■ **EXCERPTED TEXT**:
How to find a file which exists in different directories under a given path in Perl

I'm looking for a method to looks for file which resides in a few directories in a given path. In other words, those directories will be having files with same filename across. My script seem to have the hierarchy problem on looking into the correct path to grep the filename for processing. I have a fix path as input and the script will need to looks into the path and finding files from there but my script seem stuck on 2 tiers up and process from there rather than looking into the last directories in the tier (in my case here it process on "ln" and "nn" and start processing the subroutine).
The fix input path is:-
/nfs/disks/version_2.0/
The files that I want to do post processing by subroutine will be exist under several directories as below. Basically I wanted to check if the file1.abc do exists in all the directories temp1, temp2 & temp3 under ln directory. Same for file2.abc if exist in temp1, temp2, temp3 under nn directory.

■ **EXERCISE OBJECTIVE**: Amend the passage of the Perl question that begins with "The fix input" and ends with "under nn directory." by substituting "temp4" for "temp3" wherever it occurs there.

■ **SOURCE MATERIAL**:
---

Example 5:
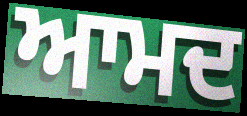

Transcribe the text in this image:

■ **RESPONSE TO THIS EXERCISE**:
The fix input path is:-
/nfs/disks/version_2.0/
The files that I want to do post processing by subroutine will be exist under several directories as below. Basically I wanted to check if the file1.abc do exists in all the directories temp1, temp2 & temp4 under ln directory. Same for file2.abc if exist in temp1, temp2, temp4 under nn directory.